> **Document excerpt**:
________

I beg to differ. I will listen to the principles of men of character and take them seriously enough to think about them, even when I do not use their language or disagree with things like the existence of God.

A person with bad character can tell me all day how much honesty is the best policy and things like that and I just won't take him seriously. The words are the same as when a person of good character says them, but the intent is very, very different.

I hold that intent is context, thus it is a critical part of the conceptual input of any statement. And historical customs are context, too.

Our Founding Fathers were men of great character. I love them.

Here's an example of approximately the same message with respect to affirming the good character of Americans by two men of vastly different character. They pronounced these statements upon assuming power. Which one moves you? I know which one moves me and which one turns my stomach.

George Washington: "The preservation of the sacred fire of liberty, and the destiny of the republican model of government, are justly considered as deeply, perhaps as finally staked, on the experiment entrusted to the hands of the American people." (First Inaugural Address, April 30, 1789.)

Barack Obama: "In reaffirming the greatness of our nation we understand that greatness is never a given. It must be earned. Our journey has never been one of short-cuts or settling for less. It has not been the path for the faint-hearted, for those that prefer leisure over work, or seek only the pleasures of riches and fame. Rather, it has been the risk-takers, the doers, the makers of things -- some celebrated, but more often men and women obscure in their labor -- who have carried us up the long rugged path towards prosperity and freedom." (Inaugural Address, January 20, 2009)

________

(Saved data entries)
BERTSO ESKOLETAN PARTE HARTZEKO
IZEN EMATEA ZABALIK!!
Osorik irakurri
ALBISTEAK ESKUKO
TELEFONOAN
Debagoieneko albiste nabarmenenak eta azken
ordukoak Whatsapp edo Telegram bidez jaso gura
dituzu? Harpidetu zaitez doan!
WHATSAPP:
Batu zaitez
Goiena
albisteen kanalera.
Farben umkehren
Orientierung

________

> **Directions**:
[a] From the passage on character and intent, return the part starting with "I beg to differ." and going on through "I love them.".
[b] In the passage on character and intent, what date is given for George Washington's First Inaugural Address?

> **Results for the exercise**:
[a]
I beg to differ. I will listen to the principles of men of character and take them seriously enough to think about them, even when I do not use their language or disagree with things like the existence of God.

A person with bad character can tell me all day how much honesty is the best policy and things like that and I just won't take him seriously. The words are the same as when a person of good character says them, but the intent is very, very different.

I hold that intent is context, thus it is a critical part of the conceptual input of any statement. And historical customs are context, too.

Our Founding Fathers were men of great character. I love them.

[b] April 30, 1789.